■ THINGS TO DO ■
[A] In the forum post about the last movie watched, which two actors are named alongside The Hatchet Man?
[B] Pick up the forum post about the 1932 film The Hatchet Man after its last sentence and carry it on in the same voice.

■ READING TEXT ■
>>
Want to buy or sell something? Check the classifieds
  • The Fedora Lounge is supported in part by commission earning affiliate links sitewide. Please support us by using them. You may learn more here.

What Was The Last Movie You Watched?

Messages
16,870
Location
New York City
thmffltd.jpg
The Hatchet Man from 1932 with Edward G. Robinson and Loretta Young

White actors playing Chinese characters are not acceptable to modern audiences, but they were to 1930s' audiences (and to '40s' and '50s' and '60s' and '70s' audiences - it was in the '80s into the '90s that it was discover by the majority who decide these things that it was wrong).

I don't care what ethnicity plays what ethnicity as long as it is convincing and it's not convincing here, but as always, Robinson delivers such a strong, thoughtful and nuanced performance that his awful Chinese makeup and butchered attempt at English with a Chinese accent makes you forget all those flaws and just enjoy his effort.

And that goes for the rest of the movie, you either accept that there were prejudices and ways of looking at these things in the '30s that don't align to modern views or this is not the movie for you. To be sure, this is far from an all-insulting movie to Chinese Americans; in reality, at times, it's quite the opposite. Parts of Chinese culture and values are shown in a better light than - superior to - traditional America culture and values.
<<
■ STORED DATA ■
>>
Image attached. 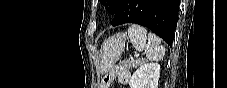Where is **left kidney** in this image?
I'll return each instance as SVG.
<instances>
[{
	"label": "left kidney",
	"instance_id": "1",
	"mask_svg": "<svg viewBox=\"0 0 227 88\" xmlns=\"http://www.w3.org/2000/svg\"><path fill=\"white\" fill-rule=\"evenodd\" d=\"M160 78V65L158 63H145L132 75L130 88H158Z\"/></svg>",
	"mask_w": 227,
	"mask_h": 88
}]
</instances>
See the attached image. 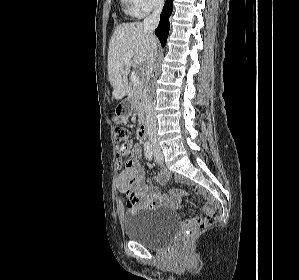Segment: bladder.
<instances>
[{"label": "bladder", "mask_w": 299, "mask_h": 280, "mask_svg": "<svg viewBox=\"0 0 299 280\" xmlns=\"http://www.w3.org/2000/svg\"><path fill=\"white\" fill-rule=\"evenodd\" d=\"M177 225V216L159 207L146 208L123 218L126 237L153 249L164 247L171 240Z\"/></svg>", "instance_id": "obj_1"}]
</instances>
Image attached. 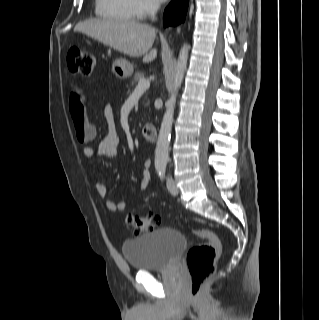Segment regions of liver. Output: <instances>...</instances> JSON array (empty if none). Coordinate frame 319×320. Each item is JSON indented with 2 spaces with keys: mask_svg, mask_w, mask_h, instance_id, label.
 Masks as SVG:
<instances>
[{
  "mask_svg": "<svg viewBox=\"0 0 319 320\" xmlns=\"http://www.w3.org/2000/svg\"><path fill=\"white\" fill-rule=\"evenodd\" d=\"M74 31L130 57L144 56L145 63L157 57V49H151L156 31L143 23L120 19H89L78 23Z\"/></svg>",
  "mask_w": 319,
  "mask_h": 320,
  "instance_id": "6515ba94",
  "label": "liver"
}]
</instances>
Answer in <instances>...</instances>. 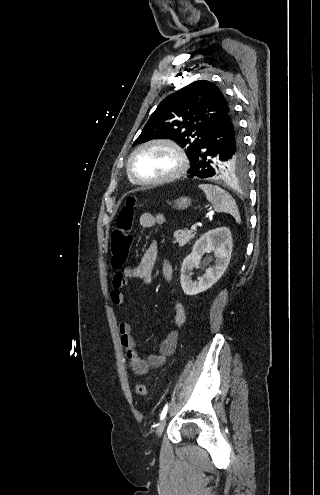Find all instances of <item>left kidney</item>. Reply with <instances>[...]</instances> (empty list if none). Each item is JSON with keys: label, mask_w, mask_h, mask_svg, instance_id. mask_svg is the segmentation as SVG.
<instances>
[{"label": "left kidney", "mask_w": 320, "mask_h": 495, "mask_svg": "<svg viewBox=\"0 0 320 495\" xmlns=\"http://www.w3.org/2000/svg\"><path fill=\"white\" fill-rule=\"evenodd\" d=\"M214 252L215 265L206 269L198 281L192 280V271L200 264L202 255ZM232 253V236L226 227L208 231L193 246L191 254L183 261L181 267V286L185 294L196 295L211 288L226 271Z\"/></svg>", "instance_id": "5707ae66"}]
</instances>
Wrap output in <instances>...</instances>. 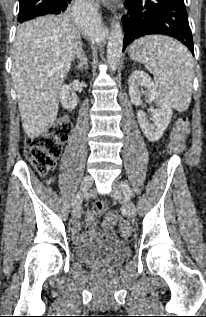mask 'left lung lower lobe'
<instances>
[{"label":"left lung lower lobe","instance_id":"1","mask_svg":"<svg viewBox=\"0 0 206 317\" xmlns=\"http://www.w3.org/2000/svg\"><path fill=\"white\" fill-rule=\"evenodd\" d=\"M125 7L123 51L139 37L163 34L178 39L194 54L184 0H126Z\"/></svg>","mask_w":206,"mask_h":317}]
</instances>
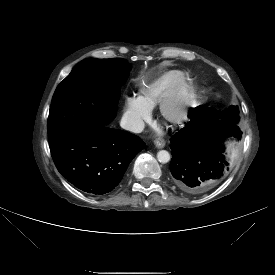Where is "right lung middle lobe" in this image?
<instances>
[{"label": "right lung middle lobe", "instance_id": "1", "mask_svg": "<svg viewBox=\"0 0 275 275\" xmlns=\"http://www.w3.org/2000/svg\"><path fill=\"white\" fill-rule=\"evenodd\" d=\"M129 67L124 59L88 58L78 63L53 95L48 135L77 126L111 122L120 97L113 88L129 75Z\"/></svg>", "mask_w": 275, "mask_h": 275}]
</instances>
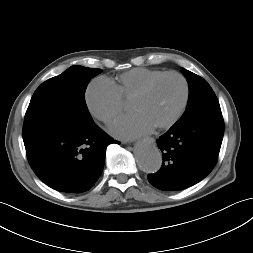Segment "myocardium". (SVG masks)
Wrapping results in <instances>:
<instances>
[{
	"mask_svg": "<svg viewBox=\"0 0 253 253\" xmlns=\"http://www.w3.org/2000/svg\"><path fill=\"white\" fill-rule=\"evenodd\" d=\"M167 77H177L183 84V88H184V93H183V99L181 102V105L178 109V111L175 113V115L169 119L167 122L159 124L157 126H155L157 129L160 130H164V129H168L170 127H172L174 124H176L180 118L183 116L188 102H189V98H190V85L189 82L187 80V78L177 72V71H168V72H164L161 75L151 79L149 82H147L133 97H132V101L143 98L144 96H146L151 90L152 88L161 80L167 78Z\"/></svg>",
	"mask_w": 253,
	"mask_h": 253,
	"instance_id": "1",
	"label": "myocardium"
}]
</instances>
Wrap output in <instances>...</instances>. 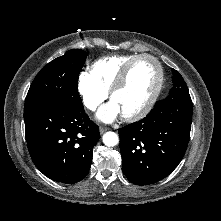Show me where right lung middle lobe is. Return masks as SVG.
<instances>
[{"mask_svg": "<svg viewBox=\"0 0 221 221\" xmlns=\"http://www.w3.org/2000/svg\"><path fill=\"white\" fill-rule=\"evenodd\" d=\"M87 55L83 50L73 49L45 65L30 86L24 112L50 103L82 108L78 77Z\"/></svg>", "mask_w": 221, "mask_h": 221, "instance_id": "obj_1", "label": "right lung middle lobe"}]
</instances>
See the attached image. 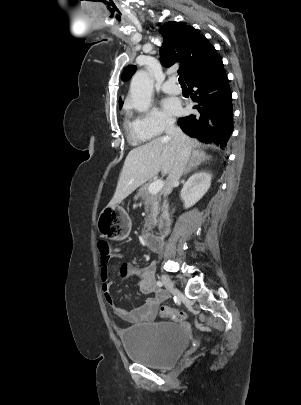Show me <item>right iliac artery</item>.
Returning a JSON list of instances; mask_svg holds the SVG:
<instances>
[{"label":"right iliac artery","instance_id":"right-iliac-artery-1","mask_svg":"<svg viewBox=\"0 0 301 405\" xmlns=\"http://www.w3.org/2000/svg\"><path fill=\"white\" fill-rule=\"evenodd\" d=\"M157 286L162 287V286H163V282L157 281Z\"/></svg>","mask_w":301,"mask_h":405}]
</instances>
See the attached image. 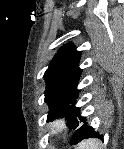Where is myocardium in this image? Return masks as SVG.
<instances>
[{"label": "myocardium", "instance_id": "f54148a6", "mask_svg": "<svg viewBox=\"0 0 124 149\" xmlns=\"http://www.w3.org/2000/svg\"><path fill=\"white\" fill-rule=\"evenodd\" d=\"M77 119L72 110H63L52 116L46 126V133L51 139H59L67 134Z\"/></svg>", "mask_w": 124, "mask_h": 149}]
</instances>
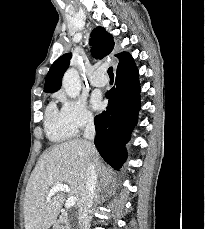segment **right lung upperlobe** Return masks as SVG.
<instances>
[{
    "label": "right lung upper lobe",
    "mask_w": 205,
    "mask_h": 229,
    "mask_svg": "<svg viewBox=\"0 0 205 229\" xmlns=\"http://www.w3.org/2000/svg\"><path fill=\"white\" fill-rule=\"evenodd\" d=\"M90 45L93 56L102 59L112 52L114 48L113 37L104 28L97 27L91 33ZM115 56L119 58L118 67L128 64L132 60L128 53H119ZM70 59L71 53L63 54L52 64L46 77L44 92L53 93L60 89L61 80L69 66Z\"/></svg>",
    "instance_id": "cb5924a9"
}]
</instances>
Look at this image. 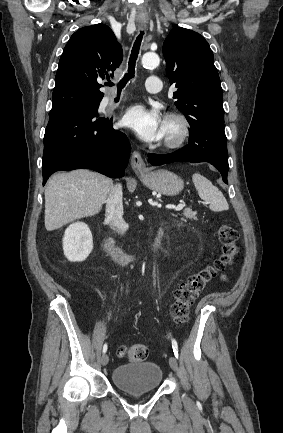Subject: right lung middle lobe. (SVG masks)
Segmentation results:
<instances>
[{"mask_svg":"<svg viewBox=\"0 0 283 433\" xmlns=\"http://www.w3.org/2000/svg\"><path fill=\"white\" fill-rule=\"evenodd\" d=\"M99 104H100V101L99 102H95V103H91V104H87V105H84V106H81V107H78V108H75V109H72V110H70L68 112H72V111H76V110H80V109L98 107Z\"/></svg>","mask_w":283,"mask_h":433,"instance_id":"obj_1","label":"right lung middle lobe"}]
</instances>
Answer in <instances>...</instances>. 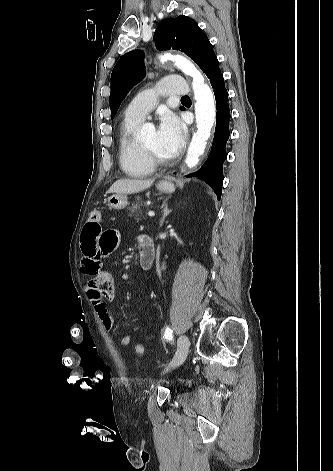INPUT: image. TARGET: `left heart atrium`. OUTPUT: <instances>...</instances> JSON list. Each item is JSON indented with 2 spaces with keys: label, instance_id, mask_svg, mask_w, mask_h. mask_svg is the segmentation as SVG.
I'll return each mask as SVG.
<instances>
[{
  "label": "left heart atrium",
  "instance_id": "1",
  "mask_svg": "<svg viewBox=\"0 0 333 471\" xmlns=\"http://www.w3.org/2000/svg\"><path fill=\"white\" fill-rule=\"evenodd\" d=\"M157 133L163 153L173 157L180 152L185 142V129L175 114L165 112L161 115Z\"/></svg>",
  "mask_w": 333,
  "mask_h": 471
}]
</instances>
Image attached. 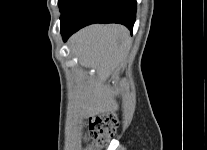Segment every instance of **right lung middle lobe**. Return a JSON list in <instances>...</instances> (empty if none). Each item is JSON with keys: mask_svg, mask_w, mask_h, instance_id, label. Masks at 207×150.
<instances>
[{"mask_svg": "<svg viewBox=\"0 0 207 150\" xmlns=\"http://www.w3.org/2000/svg\"><path fill=\"white\" fill-rule=\"evenodd\" d=\"M71 2L72 0H58L60 12H62Z\"/></svg>", "mask_w": 207, "mask_h": 150, "instance_id": "obj_1", "label": "right lung middle lobe"}]
</instances>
<<
■ SET OF ANSWERS ■
[A] Edward G. Robinson and Loretta Young

[B]
That and the, overall, strong story are what I enjoyed. The story is straightforward, Robinson plays a Tong "Hatchet Man," sort of a senior person in the Tong who has the responsibility and skill to carry out sanctioned-by-the-Tong murders of opponents. As the movie opens, we are told it is fifteen years earlier when San Francisco experienced Tong wars and Robinson is sent to kill his best friend.

We don't have all the background, but his best friend understands that Robinson has to do his duty and the friend leaves his property and the care of bringing up his young daughter to Robinson - that's some serious belief in the integrity of the Tong system. Then, we fast forward to present day San Francisco, 1932, when, in theory, Tong wars are over.

Robinson's best friend's daughter is now a young woman (Young) whom Robinson has raised with kindness and decency as he has become a successful businessman who now dresses, mostly, in Western business suits. With no pressure at all - almost scripted out of a 2020 college-dating handbook - Robinson asks her to marry him and she agrees seemingly happy to marry this generous and decent, if much older, man.

Then all hell breaks loose. A Tong war flares up, Robinson travels to an out-of-town "peace" conference where he learns it is a white businessman who is stirring up all the trouble (a whose-culture-is-superior challenge 1930s' style). Meanwhile, while Robinson is away, a young, handsome local Chinese drug dealer (yup, it's pre-code) moves in on Robinson's wife.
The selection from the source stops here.